The noise of the approaching plane pulls my thoughts back to the tarmac and the Caribbean heat. The solar-powered jet touches the ground – it looks like I’ll make it to the UN centenary celebration on time after all. As I board the aircraft, carefully storing my 3D specimen scanner in the overhead bin, I hear an incoming call flashing on my retina. An excited female voice greets me – Ashia is already 26 years old. “Mom, I just read on the news that the 2045 report of the Intergovernmental Science-Policy Platform on Biodiversity and Ecosystem Services is out: moths are making a comeback!” I can hear the excitement in her voice, and a mix of relief and happiness overcomes me.
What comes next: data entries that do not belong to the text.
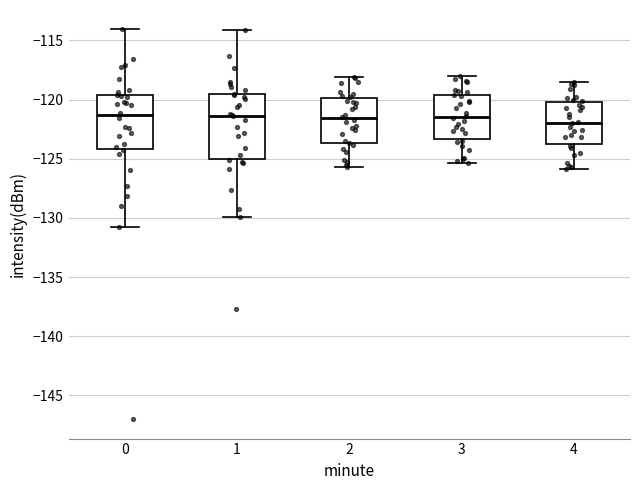

Where does the upper whisker of the box at x = 0 end on the y-axis? The values are not printed on the chart, so give them approximately, as read against the axis.

-114.0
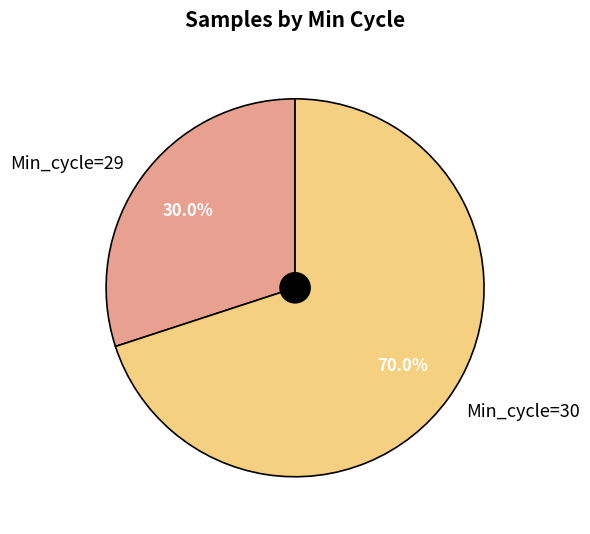

Which category has the biggest portion of the pie?

Min_cycle=30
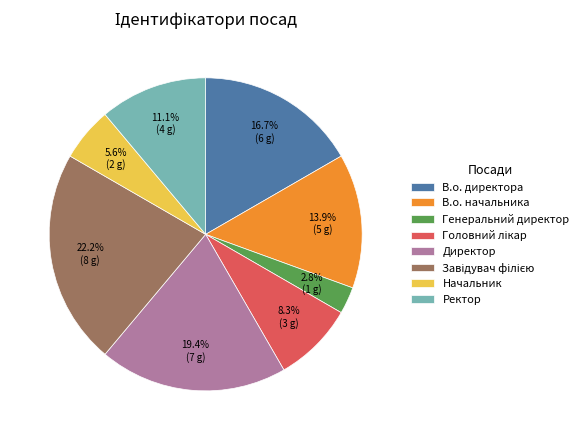

Is there a majority slice in this chart?

No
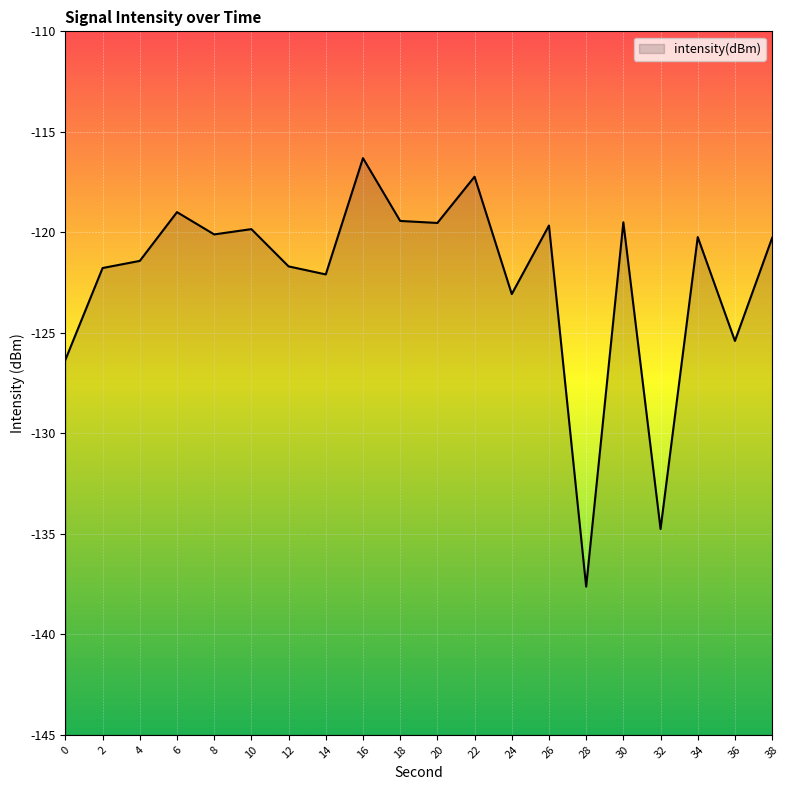

Reading left to right, list all the values displayed in this chart.

-126.3	-121.8	-121.4	-119.0	-120.1	-119.8	-121.7	-122.1	-116.3	-119.4	-119.5	-117.2	-123.1	-119.7	-137.6	-119.5	-134.8	-120.2	-125.4	-120.3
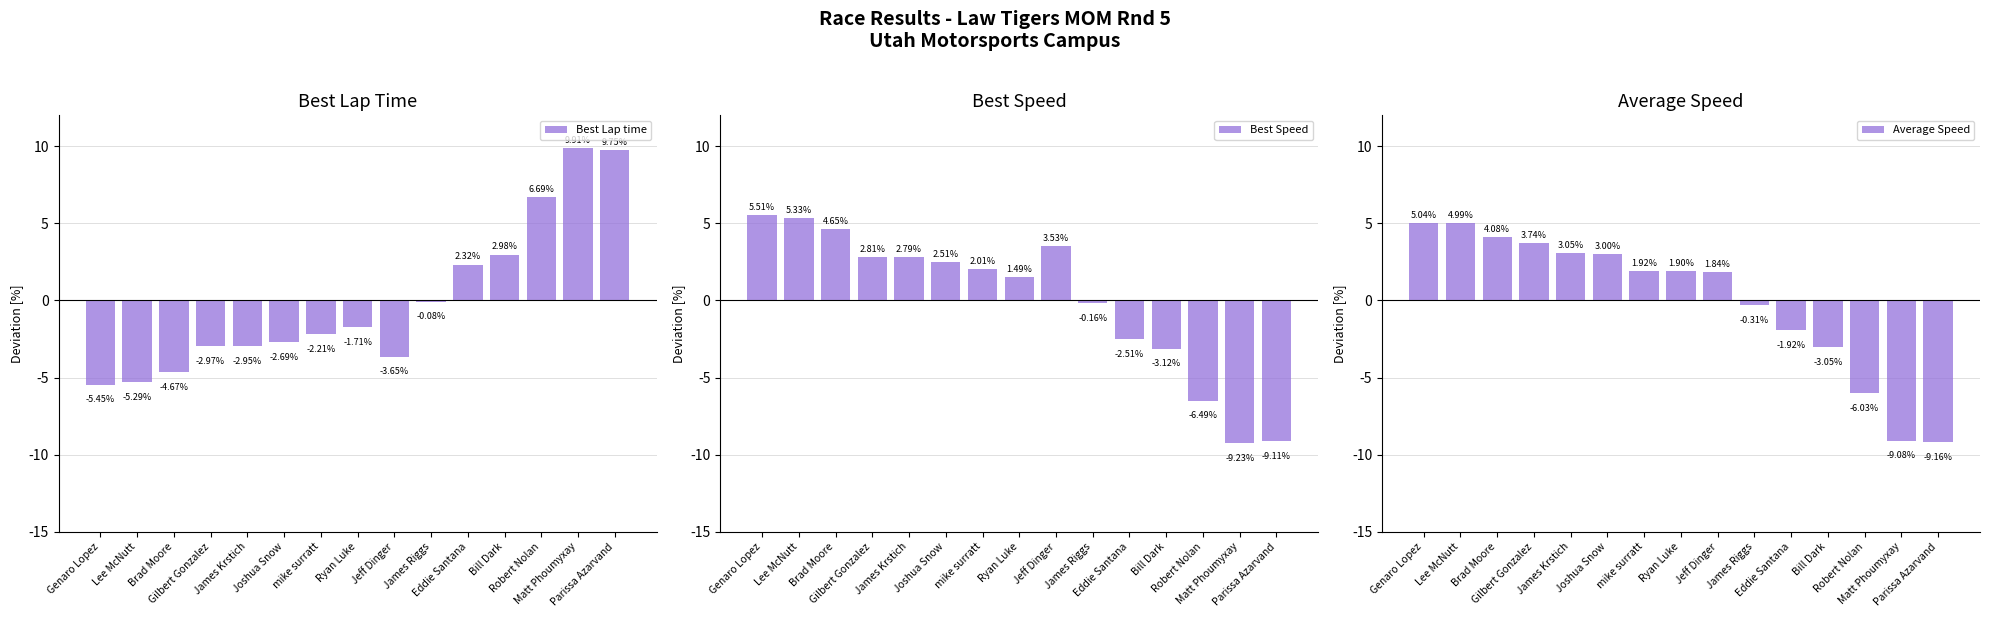

What is the label of the 14th bar from the right?

Lee McNutt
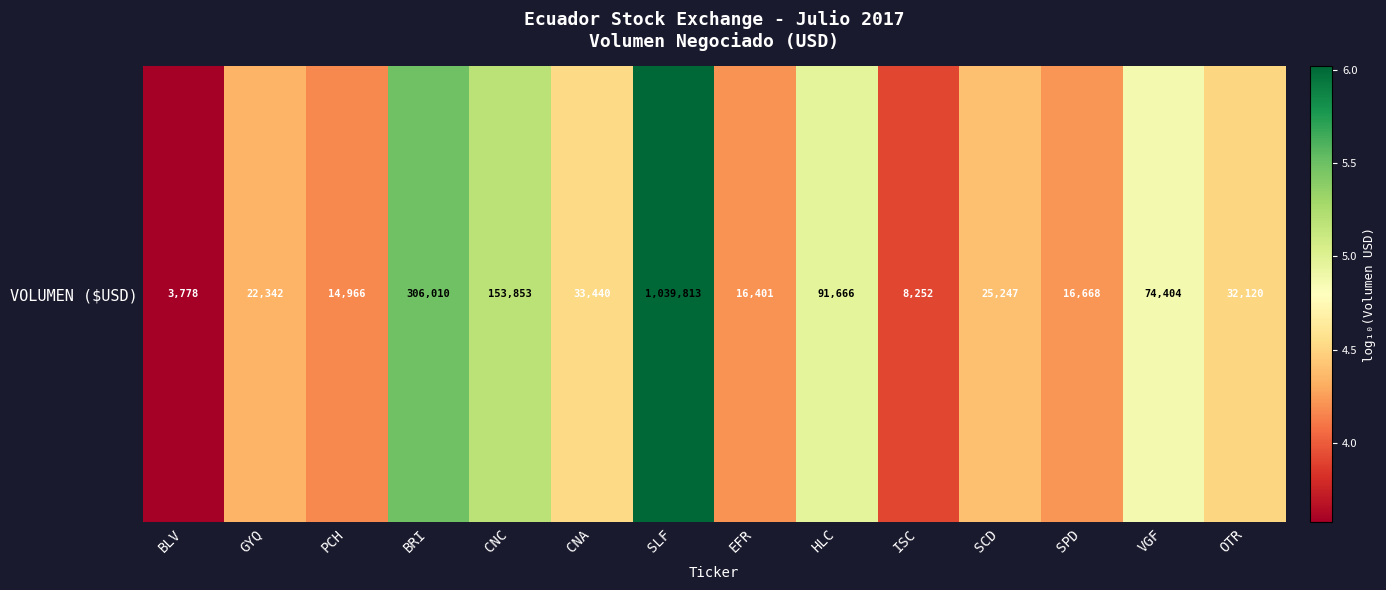

How many data points are less than 4?

2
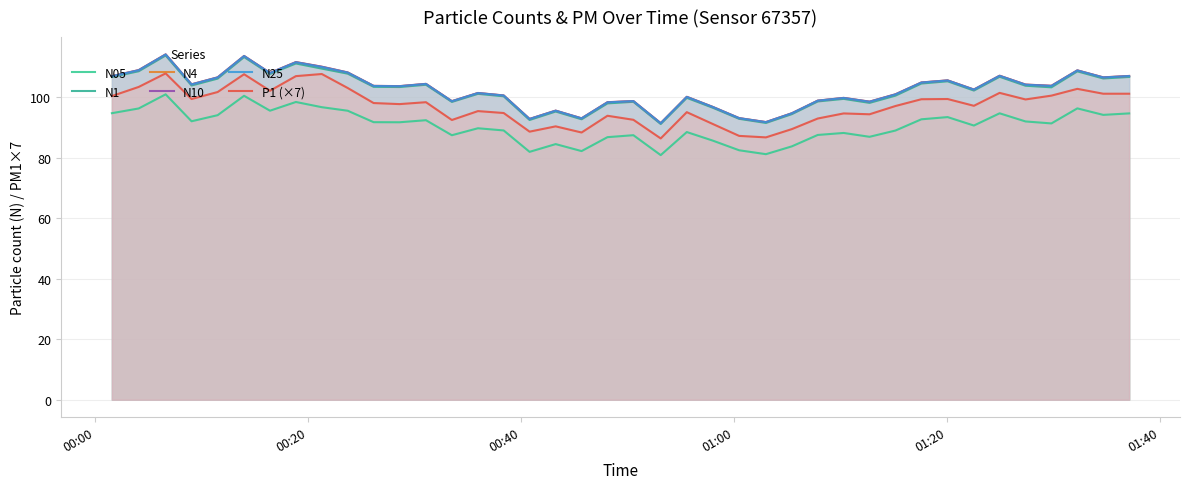

What is the average value of the N4 series?

102.4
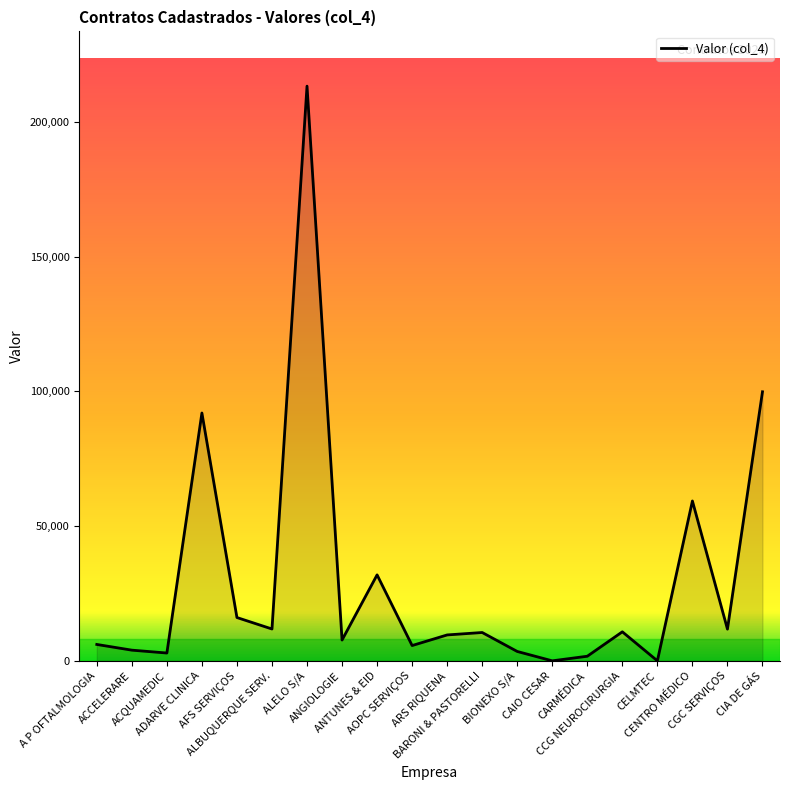

What is the maximum value shown in the chart?

213243.5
She will have a future after all.

***

 

This story is part of the Young UN Futures Stories collection. They should not be utilized in real-world analytic products as they are merely fictional pieces. The views, assumptions and opinions expressed in this story are those of the authors and do not necessarily reflect an official policy or position of the Young UN, the United Nations, and neither of any of its institutions.